The alliance’s formation follows the announcement on December 1 by Switzerland’s Mediterranean Shipping Company and France’s CMA CGM, operators of the world’s second and third-largest container ship fleets, that they planned to form an alliance on several routes. The pair’s alliance will give them a combined fleet larger than that of Denmark’s Maersk Line, the market leader.


Container shipping alliances work like the better-known airline alliances, allowing members to share space on services operated by other members and making the best possible use of capacity.


Nils Andersen, chief executive of AP Møller-Maersk, Maersk Line’s parent, in November told the Financial Times that Maersk Line’s launch in September of the Daily Maersk service offering daily departures from key Asian ports to Europe had sparked “a little bit of panic” among rivals. Since then, Malaysia’s MISC has announced that it is quitting container shipping altogether. Another company, Chile’s CSAV, has said it is looking for a partner for its container shipping operations.

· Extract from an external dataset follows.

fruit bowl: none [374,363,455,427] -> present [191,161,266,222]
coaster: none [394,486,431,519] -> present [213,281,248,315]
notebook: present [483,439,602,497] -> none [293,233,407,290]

A6 Alliance members called the alliance a “milestone agreement”.


“We will offer sailing frequencies and direct coverage that compete with anyone in the market,” they said in a joint statement.


The Grand Alliance once offered more capacity on the Asia to Europe route than Maersk but has lost significant market share in recent years. Maersk bought its largest member, P&O Nedlloyd, once operator of the world’s third-largest container ship fleet, in 2005. It has also lost capacity through MISC’s withdrawal from container shipping.


The new alliance’s formation leaves only the CKYH Alliance – of China’s Cosco, Japan’s K Line, Taiwan’s Yangming and Korea’s Hanjin – unaffected among the large alliances by the industry’s current wave of reorganisation.